« Non cumul des mandats : le mythe du député les pieds dans la glaise »

Sous ce titre, Frédéric Gonano (ex-PS), conseiller municipal d’Opposition de la Ville de Perpignan, nous prie d’insérer en réaction à un communiqué de l’ancien député et maire de Pollestres, Daniel Mach (par ailleurs secrétaire départemental de l’UMP’66), que nous avons publié hier dans ces mêmes colonnes :

« Dans un communiqué du 18 septembre 2013, le maire de Pollestres a exprimé sa position et celle de la majorité des parlementaires UMP sur le non-cumul. Cette position a le mérite d’être claire et assumée ! Sur le fond, elle ne convainc pas.
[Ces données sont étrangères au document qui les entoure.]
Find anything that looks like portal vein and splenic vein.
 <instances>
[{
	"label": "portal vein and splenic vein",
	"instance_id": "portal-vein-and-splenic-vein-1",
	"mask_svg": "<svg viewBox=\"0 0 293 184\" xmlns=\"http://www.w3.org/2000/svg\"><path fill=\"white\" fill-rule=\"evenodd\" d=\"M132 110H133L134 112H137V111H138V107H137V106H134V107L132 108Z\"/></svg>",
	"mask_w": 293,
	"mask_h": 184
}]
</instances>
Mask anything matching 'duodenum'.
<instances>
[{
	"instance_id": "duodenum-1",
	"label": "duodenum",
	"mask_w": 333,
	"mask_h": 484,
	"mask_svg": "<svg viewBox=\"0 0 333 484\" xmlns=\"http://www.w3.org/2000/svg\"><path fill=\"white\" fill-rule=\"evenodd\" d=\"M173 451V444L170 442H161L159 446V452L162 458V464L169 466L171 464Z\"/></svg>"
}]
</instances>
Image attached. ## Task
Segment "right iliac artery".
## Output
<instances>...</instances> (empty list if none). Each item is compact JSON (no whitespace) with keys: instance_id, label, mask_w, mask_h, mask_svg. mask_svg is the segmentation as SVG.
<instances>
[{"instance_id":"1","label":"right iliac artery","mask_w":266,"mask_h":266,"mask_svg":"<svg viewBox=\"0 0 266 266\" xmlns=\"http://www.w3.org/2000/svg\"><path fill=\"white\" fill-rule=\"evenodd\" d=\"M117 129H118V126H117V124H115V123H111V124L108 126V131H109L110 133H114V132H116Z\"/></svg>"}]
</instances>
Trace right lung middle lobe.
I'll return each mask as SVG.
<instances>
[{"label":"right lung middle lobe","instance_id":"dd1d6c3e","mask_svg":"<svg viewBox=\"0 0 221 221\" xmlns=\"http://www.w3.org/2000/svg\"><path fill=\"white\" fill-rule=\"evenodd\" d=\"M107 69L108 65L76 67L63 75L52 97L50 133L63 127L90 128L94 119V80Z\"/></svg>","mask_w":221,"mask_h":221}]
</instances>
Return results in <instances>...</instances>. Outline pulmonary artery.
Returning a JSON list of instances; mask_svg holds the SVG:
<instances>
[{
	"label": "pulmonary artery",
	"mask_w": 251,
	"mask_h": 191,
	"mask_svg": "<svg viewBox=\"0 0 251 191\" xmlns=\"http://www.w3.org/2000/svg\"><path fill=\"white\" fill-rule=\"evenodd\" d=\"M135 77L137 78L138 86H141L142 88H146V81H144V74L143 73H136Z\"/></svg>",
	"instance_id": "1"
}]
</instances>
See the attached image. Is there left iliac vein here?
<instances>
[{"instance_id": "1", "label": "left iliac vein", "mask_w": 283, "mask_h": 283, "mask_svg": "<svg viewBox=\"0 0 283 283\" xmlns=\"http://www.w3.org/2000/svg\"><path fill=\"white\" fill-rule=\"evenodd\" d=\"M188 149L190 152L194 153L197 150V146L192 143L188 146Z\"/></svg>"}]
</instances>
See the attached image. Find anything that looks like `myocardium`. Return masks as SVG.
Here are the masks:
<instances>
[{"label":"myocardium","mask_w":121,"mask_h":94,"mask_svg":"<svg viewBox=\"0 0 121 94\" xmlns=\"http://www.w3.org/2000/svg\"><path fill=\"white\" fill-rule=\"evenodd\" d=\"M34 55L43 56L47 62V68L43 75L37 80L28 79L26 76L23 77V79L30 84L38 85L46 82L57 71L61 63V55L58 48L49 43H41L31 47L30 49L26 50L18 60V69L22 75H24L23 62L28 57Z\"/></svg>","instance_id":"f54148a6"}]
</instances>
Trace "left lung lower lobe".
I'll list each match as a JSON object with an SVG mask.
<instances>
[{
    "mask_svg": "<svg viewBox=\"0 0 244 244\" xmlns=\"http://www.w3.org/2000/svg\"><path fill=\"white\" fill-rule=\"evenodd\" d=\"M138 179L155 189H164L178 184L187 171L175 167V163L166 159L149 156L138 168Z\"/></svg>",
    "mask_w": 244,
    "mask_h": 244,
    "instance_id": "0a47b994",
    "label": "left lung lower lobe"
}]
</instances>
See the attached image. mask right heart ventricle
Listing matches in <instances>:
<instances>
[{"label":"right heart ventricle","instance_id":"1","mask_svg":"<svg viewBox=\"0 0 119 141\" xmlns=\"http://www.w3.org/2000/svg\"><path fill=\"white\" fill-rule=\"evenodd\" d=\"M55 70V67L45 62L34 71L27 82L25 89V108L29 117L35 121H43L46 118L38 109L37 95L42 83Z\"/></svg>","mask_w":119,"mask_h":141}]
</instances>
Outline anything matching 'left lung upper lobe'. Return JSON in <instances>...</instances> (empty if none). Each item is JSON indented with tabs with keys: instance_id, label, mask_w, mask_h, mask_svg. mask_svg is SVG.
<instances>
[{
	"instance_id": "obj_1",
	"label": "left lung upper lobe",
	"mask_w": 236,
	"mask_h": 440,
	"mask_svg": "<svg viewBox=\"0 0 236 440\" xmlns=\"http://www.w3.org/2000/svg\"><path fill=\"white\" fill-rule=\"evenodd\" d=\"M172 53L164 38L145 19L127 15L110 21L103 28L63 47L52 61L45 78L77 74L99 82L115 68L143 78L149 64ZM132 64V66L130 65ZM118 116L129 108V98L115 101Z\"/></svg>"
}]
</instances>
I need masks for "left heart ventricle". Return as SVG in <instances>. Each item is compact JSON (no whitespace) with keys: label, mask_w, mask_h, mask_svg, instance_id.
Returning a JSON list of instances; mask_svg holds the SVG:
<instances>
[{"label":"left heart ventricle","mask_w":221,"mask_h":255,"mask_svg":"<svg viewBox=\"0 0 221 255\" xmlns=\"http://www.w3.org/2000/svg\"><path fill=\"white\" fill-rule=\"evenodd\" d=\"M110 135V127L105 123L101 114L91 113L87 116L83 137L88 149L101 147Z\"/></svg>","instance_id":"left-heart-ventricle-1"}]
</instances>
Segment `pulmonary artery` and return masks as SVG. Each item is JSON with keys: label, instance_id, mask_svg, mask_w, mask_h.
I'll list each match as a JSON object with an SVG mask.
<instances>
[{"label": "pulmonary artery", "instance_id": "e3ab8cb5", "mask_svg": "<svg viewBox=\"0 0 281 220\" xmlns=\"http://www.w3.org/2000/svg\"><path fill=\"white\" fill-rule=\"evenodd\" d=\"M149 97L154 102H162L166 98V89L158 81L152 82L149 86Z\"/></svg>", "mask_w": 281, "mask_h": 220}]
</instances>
En substance, il est dit que le cumul mandat local/mandat national « permet à l’élu de rester connecté aux réalités de terrain » et de « relayer les préoccupations des citoyens au Parlement ». S’il ne s’agissait que de cela, le projet de loi devrait les rassurer et les satisfaire puisque le non cumul ne s’appliquera qu’entre un mandat national et un exécutif local. Autrement dit, un député pourra toujours être « simple » conseiller municipal ou régional. Il sera donc connecté aux réalités du terrain, ce qui répond parfaitement aux exigences affichées par l’UMP ! Il ne lui reste donc plus qu’à voter la loi…. 

Mais poussons la logique un peu plus loin et arrêtons-nous un instant sur le cumul, par exemple, député/maire ! Quelle(s) plus-value(s) apporte le cumul des mandats ?

–          Les lois votées par les députés français qui cumulent sont-elles si outrageusement meilleures que celles de leurs homologues européens qui ne cumulent pas ?

–          Un député qui cumule est-il plus efficace, en tant que député, que ses collègues non cumulards  ?

–          Un maire qui cumule est-il plus performant, en tant que maire, qu’un homologue non cumulard ?

En d’autres termes est-on meilleur ou plus performant quand on cumule ?

Ceux qui répondent « oui » devraient diffuser rapidement l’information : il ne faudrait pas que puissent être investis des « non cumulards », par définition moins bons que les autres, pour gérer le destin des citoyens d’un territoire.

Si on répond, en toute logique non partisane, par la négative, alors on est bien obligé de constater que le non-cumul n’apporte rien, en termes d’efficacité, au citoyen. Il apporte juste une concentration du pouvoir dans des mains réduites.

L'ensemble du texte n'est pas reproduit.